— start of Provided text —
On March 28, 2008, we announced that we had entered into a strategic relationship with Riata. The arrangements with Riata include an equity investment into us, replacing Sphere Petroleum QSC (“Sphere”) as the farm-in partner in both of our Moroccan properties, providing a short-term credit facility to us and providing technical and management expertise to assist us in successfully developing and expanding our international portfolio of projects.

Morocco

In June 2005, we were awarded the Guercif - Beni Znassen reconnaissance license covering 13,750 square kilometers (3.4 million acres) in northeastern Morocco. We operated and held a 60% interest in the reconnaissance license, with Stratic Energy Corporation (“Stratic”) holding a 40% interest in the project. We reprocessed 2D seismic, flew an aeromagnetic/aerogravity survey over the block and conducted geochemical studies in an effort to identify prospective areas. Effective January 2, 2008, we converted a portion of the Guercif - Beni Znassen reconnaissance license into two exploration permits covering a total of 3,893 square kilometers (962,000 acres) in the Guercif area in northeastern Morocco. Pursuant to a participation agreement between us, Stratic and Sphere, Sphere agreed to bear the entire cost of the initial three-year work program to earn a 50% interest in the two Guercif exploration permits. Our interests and the interests of Sphere and Stratic are subject to the 25% interest in the Guercif exploration permits held by the national oil company of Morocco, which is carried during the exploration phase but pays its share of costs in the development phase. In addition, Sphere posted the required $2 million bank guarantee for the initial work program with the Moroccan government and agreed to reimburse us and Stratic for our respective back costs. In April 2008, Sphere assigned all of its interests in the Guercif participation agreement to Riata, who assumed all of the obligations of Sphere with regard to the Guercif participation agreement.
— end of Provided text —
— start of Listing —
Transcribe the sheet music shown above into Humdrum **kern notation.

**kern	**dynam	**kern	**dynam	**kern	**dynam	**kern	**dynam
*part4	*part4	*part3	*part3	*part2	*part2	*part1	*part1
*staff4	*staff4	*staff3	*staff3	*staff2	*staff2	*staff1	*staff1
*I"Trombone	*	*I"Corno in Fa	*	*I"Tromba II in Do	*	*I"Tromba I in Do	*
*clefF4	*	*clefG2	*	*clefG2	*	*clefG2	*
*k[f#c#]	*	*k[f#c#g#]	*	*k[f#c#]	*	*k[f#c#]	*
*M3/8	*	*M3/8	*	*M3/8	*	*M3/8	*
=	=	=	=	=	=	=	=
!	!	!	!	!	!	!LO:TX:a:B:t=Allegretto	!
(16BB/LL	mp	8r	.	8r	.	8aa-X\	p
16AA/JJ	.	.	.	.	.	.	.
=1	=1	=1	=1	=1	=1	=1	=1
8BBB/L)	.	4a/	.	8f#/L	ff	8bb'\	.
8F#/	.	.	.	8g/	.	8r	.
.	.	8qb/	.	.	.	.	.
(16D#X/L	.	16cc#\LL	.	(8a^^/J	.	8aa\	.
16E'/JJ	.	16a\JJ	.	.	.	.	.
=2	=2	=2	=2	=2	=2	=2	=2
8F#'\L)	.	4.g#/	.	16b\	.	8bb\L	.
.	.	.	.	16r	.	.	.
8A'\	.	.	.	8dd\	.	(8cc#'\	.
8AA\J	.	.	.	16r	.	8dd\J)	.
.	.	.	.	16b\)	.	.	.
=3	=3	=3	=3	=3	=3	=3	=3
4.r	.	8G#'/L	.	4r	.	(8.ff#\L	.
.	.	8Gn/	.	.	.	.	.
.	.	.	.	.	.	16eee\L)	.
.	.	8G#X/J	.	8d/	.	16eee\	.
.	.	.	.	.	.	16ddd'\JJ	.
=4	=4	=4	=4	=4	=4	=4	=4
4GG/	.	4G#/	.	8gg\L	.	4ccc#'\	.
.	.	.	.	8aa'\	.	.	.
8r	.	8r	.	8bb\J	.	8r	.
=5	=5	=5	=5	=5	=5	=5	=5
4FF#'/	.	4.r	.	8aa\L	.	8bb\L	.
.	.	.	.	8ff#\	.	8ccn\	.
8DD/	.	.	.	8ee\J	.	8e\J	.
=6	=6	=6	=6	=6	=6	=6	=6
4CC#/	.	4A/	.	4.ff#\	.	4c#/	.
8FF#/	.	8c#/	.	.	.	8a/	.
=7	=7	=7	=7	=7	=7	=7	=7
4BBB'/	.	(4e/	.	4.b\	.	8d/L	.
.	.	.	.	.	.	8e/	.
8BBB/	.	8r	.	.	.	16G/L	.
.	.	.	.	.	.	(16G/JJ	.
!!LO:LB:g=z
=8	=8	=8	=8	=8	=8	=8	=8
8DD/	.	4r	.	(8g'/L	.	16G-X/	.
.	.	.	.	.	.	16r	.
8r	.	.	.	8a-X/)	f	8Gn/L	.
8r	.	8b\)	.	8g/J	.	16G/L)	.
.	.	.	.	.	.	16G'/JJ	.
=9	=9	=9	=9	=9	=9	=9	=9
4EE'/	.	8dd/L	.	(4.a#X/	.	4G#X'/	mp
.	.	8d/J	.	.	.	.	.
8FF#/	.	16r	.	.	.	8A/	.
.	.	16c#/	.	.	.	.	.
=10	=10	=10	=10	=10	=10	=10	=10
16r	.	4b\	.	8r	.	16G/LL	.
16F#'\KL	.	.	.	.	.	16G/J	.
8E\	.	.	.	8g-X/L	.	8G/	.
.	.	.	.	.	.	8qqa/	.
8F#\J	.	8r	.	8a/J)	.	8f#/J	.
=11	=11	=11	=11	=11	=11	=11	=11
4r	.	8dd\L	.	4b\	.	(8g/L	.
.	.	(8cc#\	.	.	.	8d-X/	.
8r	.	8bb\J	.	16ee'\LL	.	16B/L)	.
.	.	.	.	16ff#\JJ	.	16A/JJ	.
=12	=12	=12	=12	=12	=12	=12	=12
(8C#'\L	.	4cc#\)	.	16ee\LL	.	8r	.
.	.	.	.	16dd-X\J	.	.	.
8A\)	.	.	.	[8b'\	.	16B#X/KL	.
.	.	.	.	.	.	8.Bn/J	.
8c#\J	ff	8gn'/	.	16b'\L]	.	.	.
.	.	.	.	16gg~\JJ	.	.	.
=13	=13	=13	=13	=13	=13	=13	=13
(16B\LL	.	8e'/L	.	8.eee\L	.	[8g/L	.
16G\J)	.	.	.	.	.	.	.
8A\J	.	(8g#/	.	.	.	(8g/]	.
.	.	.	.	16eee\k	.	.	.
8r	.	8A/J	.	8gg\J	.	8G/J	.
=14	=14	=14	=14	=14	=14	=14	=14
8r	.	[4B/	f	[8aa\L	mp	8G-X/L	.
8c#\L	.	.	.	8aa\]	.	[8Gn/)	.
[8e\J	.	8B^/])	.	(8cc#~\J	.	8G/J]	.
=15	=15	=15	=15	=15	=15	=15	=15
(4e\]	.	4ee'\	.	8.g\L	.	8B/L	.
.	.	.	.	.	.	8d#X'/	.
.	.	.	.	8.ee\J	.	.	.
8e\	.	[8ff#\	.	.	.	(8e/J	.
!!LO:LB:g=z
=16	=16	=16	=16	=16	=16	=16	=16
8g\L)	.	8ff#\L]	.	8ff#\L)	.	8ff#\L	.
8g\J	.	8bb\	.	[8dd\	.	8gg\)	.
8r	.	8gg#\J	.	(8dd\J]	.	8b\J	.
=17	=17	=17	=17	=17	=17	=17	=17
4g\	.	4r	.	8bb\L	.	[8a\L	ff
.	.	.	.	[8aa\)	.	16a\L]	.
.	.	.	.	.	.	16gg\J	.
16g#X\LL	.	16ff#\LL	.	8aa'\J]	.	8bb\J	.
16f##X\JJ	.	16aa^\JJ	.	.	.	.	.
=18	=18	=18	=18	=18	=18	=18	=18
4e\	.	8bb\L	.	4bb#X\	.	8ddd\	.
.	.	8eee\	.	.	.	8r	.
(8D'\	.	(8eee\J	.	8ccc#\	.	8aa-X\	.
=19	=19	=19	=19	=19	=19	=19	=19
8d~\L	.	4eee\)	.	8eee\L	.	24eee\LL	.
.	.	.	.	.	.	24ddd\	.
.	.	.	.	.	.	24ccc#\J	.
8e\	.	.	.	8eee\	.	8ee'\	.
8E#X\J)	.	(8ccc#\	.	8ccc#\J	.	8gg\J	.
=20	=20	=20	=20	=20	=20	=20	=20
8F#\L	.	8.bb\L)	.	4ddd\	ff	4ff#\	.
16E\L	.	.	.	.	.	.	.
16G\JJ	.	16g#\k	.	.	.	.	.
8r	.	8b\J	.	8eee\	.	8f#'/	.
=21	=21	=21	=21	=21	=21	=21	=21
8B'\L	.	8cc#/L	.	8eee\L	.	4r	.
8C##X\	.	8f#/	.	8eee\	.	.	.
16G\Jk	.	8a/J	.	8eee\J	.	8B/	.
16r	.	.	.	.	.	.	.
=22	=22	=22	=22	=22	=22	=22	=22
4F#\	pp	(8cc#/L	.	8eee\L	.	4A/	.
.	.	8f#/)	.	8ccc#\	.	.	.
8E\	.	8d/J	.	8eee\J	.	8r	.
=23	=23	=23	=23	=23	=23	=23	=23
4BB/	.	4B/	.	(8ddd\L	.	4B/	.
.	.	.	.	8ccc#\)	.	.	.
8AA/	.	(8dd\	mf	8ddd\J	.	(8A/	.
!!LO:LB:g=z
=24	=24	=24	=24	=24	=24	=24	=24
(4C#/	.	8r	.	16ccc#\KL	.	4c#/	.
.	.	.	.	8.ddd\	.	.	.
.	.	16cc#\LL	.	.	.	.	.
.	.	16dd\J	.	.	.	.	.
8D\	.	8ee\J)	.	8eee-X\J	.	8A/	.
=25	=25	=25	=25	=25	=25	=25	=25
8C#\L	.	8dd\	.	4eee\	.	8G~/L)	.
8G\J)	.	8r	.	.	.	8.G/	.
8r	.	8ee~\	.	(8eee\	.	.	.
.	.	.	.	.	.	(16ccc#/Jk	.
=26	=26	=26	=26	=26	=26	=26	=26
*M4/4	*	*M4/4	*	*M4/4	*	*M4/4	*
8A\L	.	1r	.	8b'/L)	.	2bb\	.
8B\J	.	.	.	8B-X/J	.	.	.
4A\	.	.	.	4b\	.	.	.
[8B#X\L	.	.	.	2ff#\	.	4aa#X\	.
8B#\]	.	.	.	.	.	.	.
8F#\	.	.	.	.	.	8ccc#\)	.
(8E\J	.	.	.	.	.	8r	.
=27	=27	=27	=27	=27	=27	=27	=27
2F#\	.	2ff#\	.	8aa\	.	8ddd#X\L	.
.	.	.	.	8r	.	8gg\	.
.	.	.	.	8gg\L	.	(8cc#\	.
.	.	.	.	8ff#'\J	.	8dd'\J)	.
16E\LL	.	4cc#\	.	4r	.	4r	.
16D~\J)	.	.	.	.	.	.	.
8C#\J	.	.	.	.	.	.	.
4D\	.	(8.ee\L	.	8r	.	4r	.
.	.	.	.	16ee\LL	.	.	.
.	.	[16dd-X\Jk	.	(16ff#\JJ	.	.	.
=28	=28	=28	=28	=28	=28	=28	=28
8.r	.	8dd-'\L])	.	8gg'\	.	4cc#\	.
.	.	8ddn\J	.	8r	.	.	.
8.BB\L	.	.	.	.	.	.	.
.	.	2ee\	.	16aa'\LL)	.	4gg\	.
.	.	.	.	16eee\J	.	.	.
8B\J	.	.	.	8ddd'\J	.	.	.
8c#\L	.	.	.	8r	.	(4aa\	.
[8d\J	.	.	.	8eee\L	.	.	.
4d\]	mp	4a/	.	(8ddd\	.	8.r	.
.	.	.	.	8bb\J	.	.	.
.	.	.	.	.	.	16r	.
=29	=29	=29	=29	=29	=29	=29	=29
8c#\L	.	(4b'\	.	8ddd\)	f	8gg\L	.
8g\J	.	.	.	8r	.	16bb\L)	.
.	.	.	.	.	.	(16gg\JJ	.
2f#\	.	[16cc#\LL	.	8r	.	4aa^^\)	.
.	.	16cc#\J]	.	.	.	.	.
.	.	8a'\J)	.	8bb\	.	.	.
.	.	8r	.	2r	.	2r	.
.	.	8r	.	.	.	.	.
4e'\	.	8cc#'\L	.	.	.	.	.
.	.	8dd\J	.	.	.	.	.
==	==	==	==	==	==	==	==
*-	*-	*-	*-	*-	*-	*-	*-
— end of Listing —
Written task 1:
Answer these questions about the Riata and Morocco text:
(a) On what date was the strategic relationship with Riata announced?
(b) What percentage interest did Stratic hold in the Guercif - Beni Znassen reconnaissance license?
(c) How large was the bank guarantee that Sphere posted for the initial work program?
Written task 2:
Find each line of the entries that contains the string "kern", and copy those lines.

Exercise answer 1:
(a) March 28, 2008
(b) 40%
(c) $2 million

Exercise answer 2:
Transcribe the sheet music shown above into Humdrum **kern notation.
**kern	**dynam	**kern	**dynam	**kern	**dynam	**kern	**dynam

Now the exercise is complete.